Skyscanner.net has reported another record quarter, with revenues in July through September up a whopping 90 per cent year-on-year – taking its total quarterly revenue to £3.5 million. In the UK alone, the specialists search engine optimisation had almost ten million unique UK visitors in the three-month period, but the firm’s international performance was even stronger and helps to buoy its turnover.
International searchers amounted for 68 per cent of the search engine’s traffic – coming mainly from mainland Europe. Gareth Williams, chief executive officer of Skyscanner.net, said: “Creating a robust international business model has always been a fundamental element of our business strategy.” He added: “We’re also particularly proud of the fact that growing our user base has not been at the expense of existing users – over 50 per cent of our monthly sessions are sourced from repeat users.
“As we move forward we are keen to ensure that continues, by making sure that our development is focused on delivering a brilliant core offering first and foremost.” The positivity at Skyscanner.net is palpable, but in the wider context of search engine optimisation, do the company’s results demark a new battle line in the wider search engine marketplace? It is clear that services that offer very specific results – such as the cheapest flights – are garnering repeat users and for businesses operating in a specific market, such as international travel, it could be hugely beneficial for them to ring-fence some of their search engine marketing budget for promotions on industry-specific sites.

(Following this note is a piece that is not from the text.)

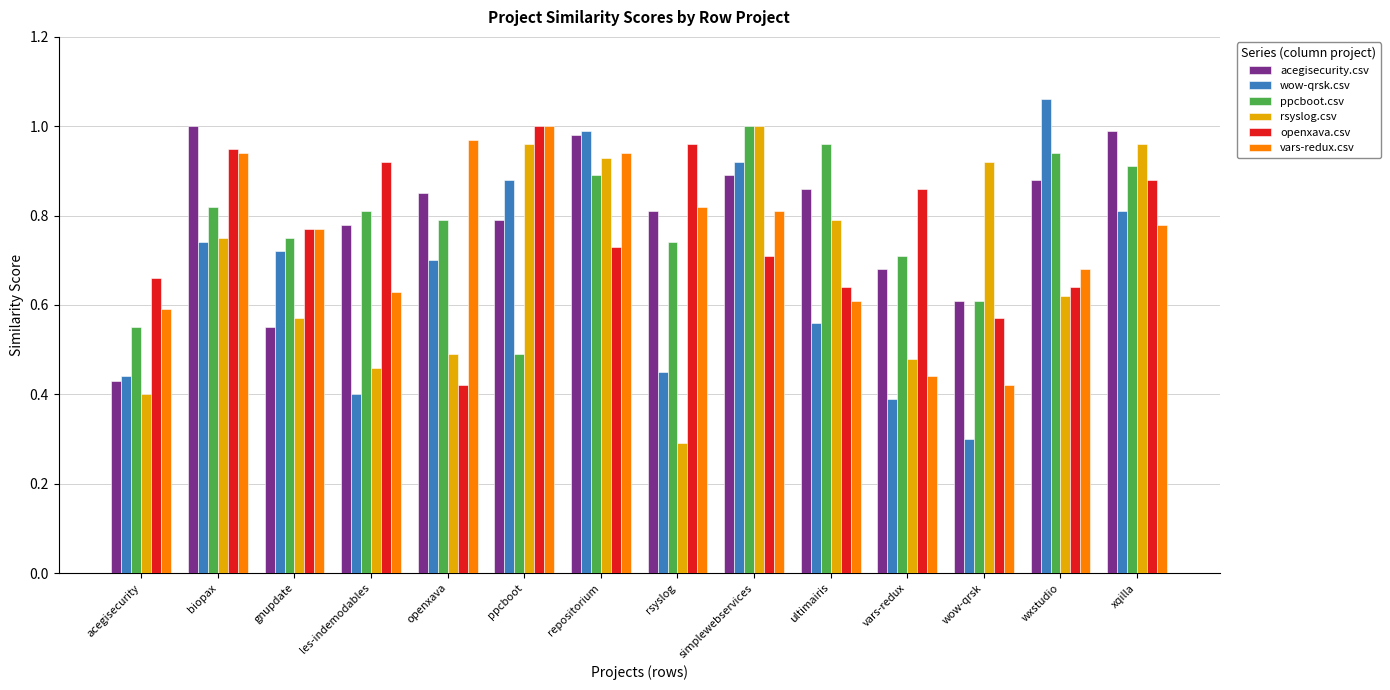

What is the minimum value for wow-qrsk.csv?

0.3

And as internet advertising budgets continue to rise, according to the latest IPA/BDO Bellwether report; firms are more likely than ever before to set aside cash for extremely targeted search engine optimisation campaigns on sites that aren’t Google.
However, that is not to say that firms should remove all their search engine marketing eggs from the Google basket, merely that they should mirror the increasing diversification of online search with an increasingly diverse website optimisation strategy.